Assume these methods:
def aa x; [:aa, x] end
def bb x=0; [:bb, x] end

Now let's try this expression:
aa bb %(1)  #=> [:aa, [:bb, "1"]]

Ok, so far, so good. 'aa bb %(1)' parses as two methods and a string.
That is, like this: aa(bb("1"))

But, what if there's also a variable called aa?

aa=nil
aa bb %(1)  #=> NoMethodError: undefined method `%' for [:bb, 0]:Array

The same expression is parsing differently. The % sign is now an 
operator, not the start of a string. It's now parsing like this:
   aa(bb() % 1)

Normally, these ambiguous cases are covered by a simple rule: whitespace 
before and not after the ambigious character forces it to be not 
considered an operator. That makes sense to me. That's the way the 
expression parsed before a variable was defined. A variable name 
preceding the ambiguous char would also force an operator to be found, 
but that's not the case here; bb is a method. What precedes bb shouldn't 
matter, or so I would think. (And its a method too, anyway.) It's as if 
the fact that the call to aa _could_ have been a variable, even though 
it wasn't, (because it clearly has a param list) forces a distant % sign 
to be treated differently. Spooky action at a distance.

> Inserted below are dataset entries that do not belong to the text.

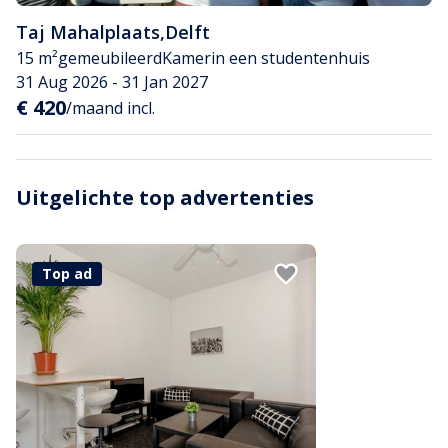
Taj Mahalplaats
,
Delft
15 m²
gemeubileerd
Kamer
in een studentenhuis
31 Aug 2026 - 31 Jan 2027
€ 420
/maand incl.
Uitgelichte top advertenties
Top ad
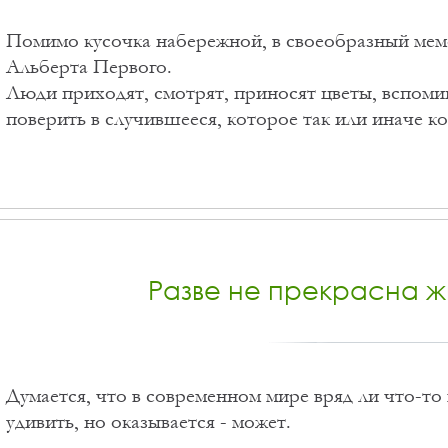
Помимо кусочка набережной, в своеобразный мем
Альберта Первого.
Люди приходят, смотрят, приносят цветы, вспоми
поверить в случившееся, которое так или иначе к
Разве не прекрасна ж
Думается, что в современном мире вряд ли что-то
удивить, но оказывается - может.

Note that the ambiguous ident need not be so close to the operator it 
modifies:

aa=nil
aa bb bb bb bb bb bb bb bb bb bb %(1)
#=> NoMethodError: undefined method `%' for [:bb, 0]:Array

I'm not sure if this is a bug or not, but it sure seems strange to me if 
it isn't.

This was seen with ruby 1.9.0-4 and 1.8.7-p72, as well as earlier versions.